- [THE REQUEST]:
Rewrite the rows between the lines holding "latitude: 49.7100" and "latitude: 28.3452", inclusive, swapping "city" for "town" and keeping everything else unchanged. Leave the pictures out of your answer.

Dataset items

+--

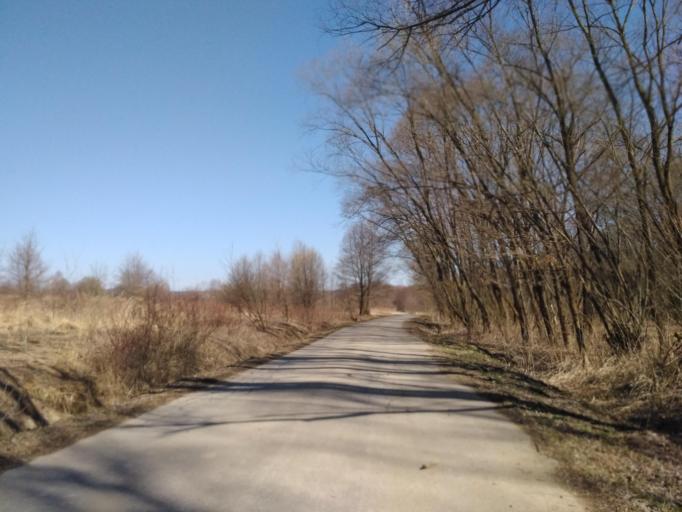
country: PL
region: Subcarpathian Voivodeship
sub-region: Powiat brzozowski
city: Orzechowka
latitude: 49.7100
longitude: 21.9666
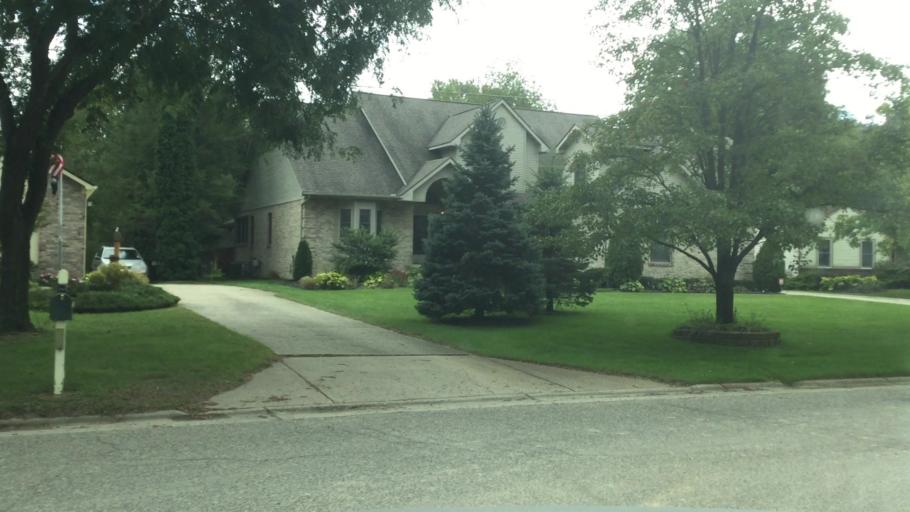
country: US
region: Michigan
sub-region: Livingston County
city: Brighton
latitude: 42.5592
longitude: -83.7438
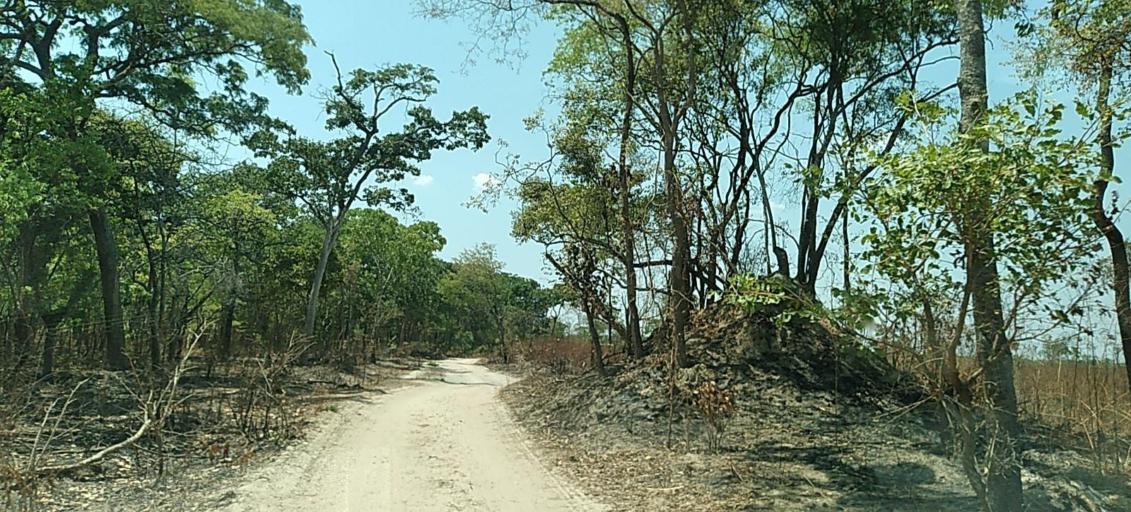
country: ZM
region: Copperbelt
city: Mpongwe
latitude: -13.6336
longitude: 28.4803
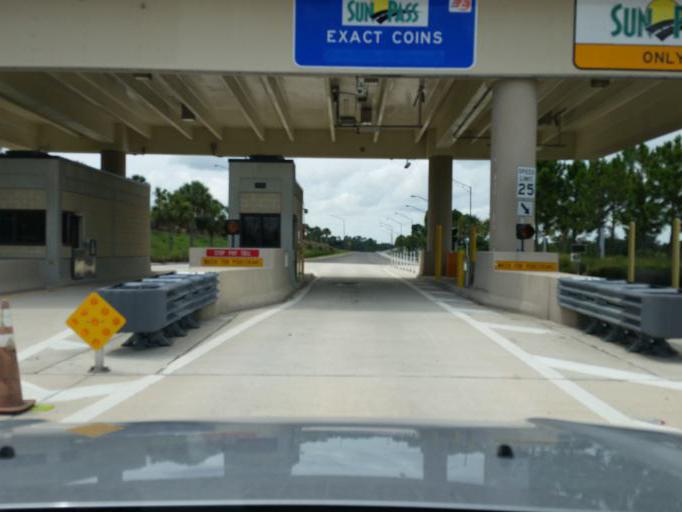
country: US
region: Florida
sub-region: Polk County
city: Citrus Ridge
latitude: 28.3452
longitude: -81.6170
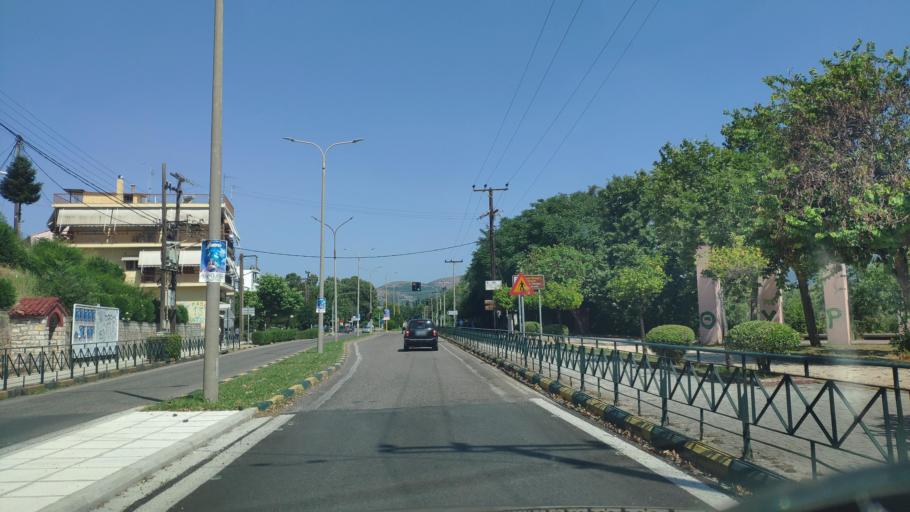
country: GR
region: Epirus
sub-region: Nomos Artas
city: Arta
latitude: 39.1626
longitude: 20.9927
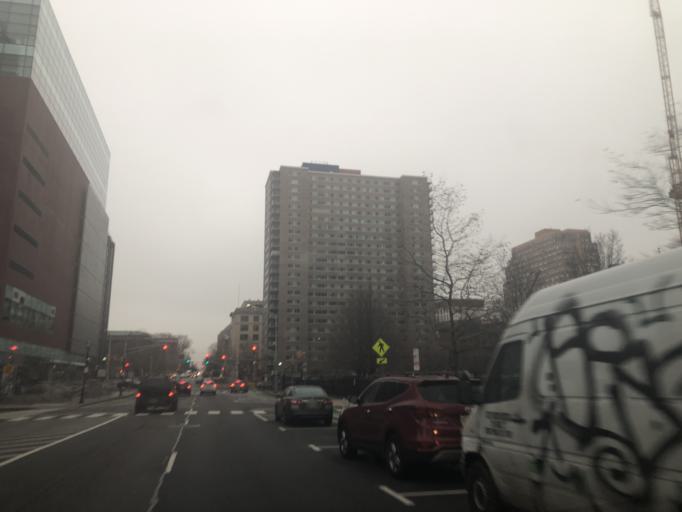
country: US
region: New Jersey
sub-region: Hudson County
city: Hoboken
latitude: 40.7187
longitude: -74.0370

+--

- [COMPLETE RESPONSE]:
latitude: 49.7100
longitude: 21.9666
country: US
region: Michigan
sub-region: Livingston County
town: Brighton
latitude: 42.5592
longitude: -83.7438
country: ZM
region: Copperbelt
town: Mpongwe
latitude: -13.6336
longitude: 28.4803
country: US
region: Florida
sub-region: Polk County
town: Citrus Ridge
latitude: 28.3452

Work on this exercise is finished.